§ Provided text:
/---

“I don't know how we would have found answers or how to begin if they had not coached us through the process.”
Hurricane Headache - Insurance Costs Keep Climbing
MOBILE, Ala. (WALA) - If you own a home along the Gulf Coast, you learn
to dread hurricane season. You worry about damage to your home and the
damage to your wallet caused by ever increasing insurance rates.
The problem is getting so bad, some folks are organizing to get something done. The big question is...can anything be done?
Charles Hall was born in his home in Fairhope. It's been in his
family for years. But now, all the memories contained within its walls
are at risk.
Hall and his wife don't have homeowner's insurance. He says
the premiums have gotten too expensive. Hall told me, “Normally, I'm
very, very nervous when I go to work in the morning to know that
there's a possibility that something could happen.”

\---

§ What this task involves: List every place named in the article on hurricane insurance costs, in the order they appear. The items that follow have no connection to the article on hurricane insurance costs.

§ Material:
/---

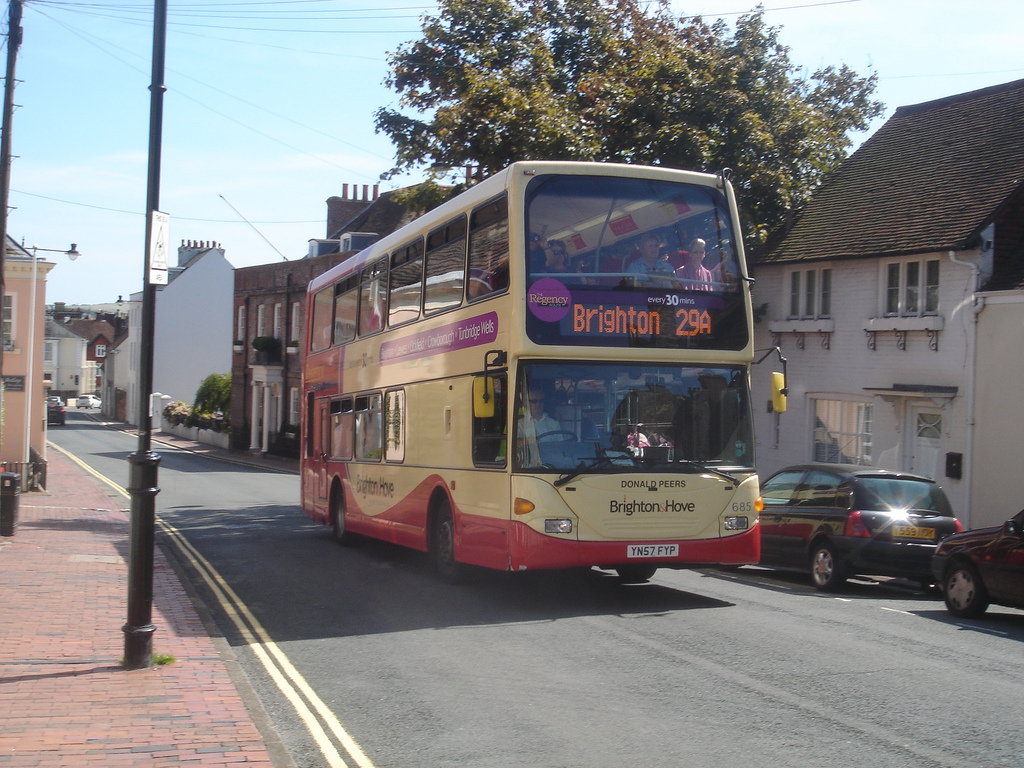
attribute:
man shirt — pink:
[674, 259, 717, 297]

\---
/---

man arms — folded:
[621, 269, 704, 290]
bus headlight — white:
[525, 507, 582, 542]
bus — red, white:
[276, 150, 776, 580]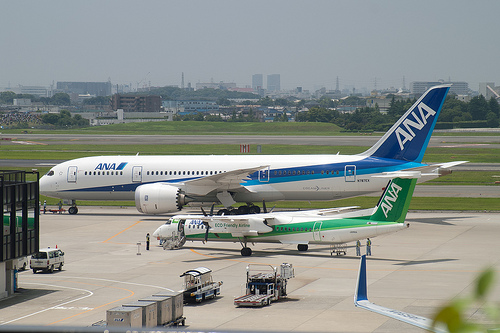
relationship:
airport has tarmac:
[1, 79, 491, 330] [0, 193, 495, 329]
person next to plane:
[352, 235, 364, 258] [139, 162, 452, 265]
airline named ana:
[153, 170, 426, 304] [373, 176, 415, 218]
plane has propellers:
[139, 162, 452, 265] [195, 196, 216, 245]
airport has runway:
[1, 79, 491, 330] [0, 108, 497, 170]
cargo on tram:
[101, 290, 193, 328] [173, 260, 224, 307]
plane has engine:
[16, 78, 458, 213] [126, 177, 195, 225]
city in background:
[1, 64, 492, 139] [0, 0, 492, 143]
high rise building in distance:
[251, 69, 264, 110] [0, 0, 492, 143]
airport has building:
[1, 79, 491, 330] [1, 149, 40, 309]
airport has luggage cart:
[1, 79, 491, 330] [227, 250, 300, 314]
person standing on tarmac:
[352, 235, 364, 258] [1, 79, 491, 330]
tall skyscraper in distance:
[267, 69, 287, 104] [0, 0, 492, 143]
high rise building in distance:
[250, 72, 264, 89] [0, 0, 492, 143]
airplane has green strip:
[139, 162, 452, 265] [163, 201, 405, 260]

\---
/---

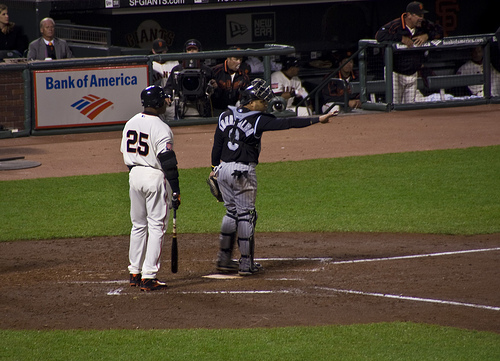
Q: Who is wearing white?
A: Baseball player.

\---

§ Problem solution: Mobile, Ala.; Gulf Coast; Fairhope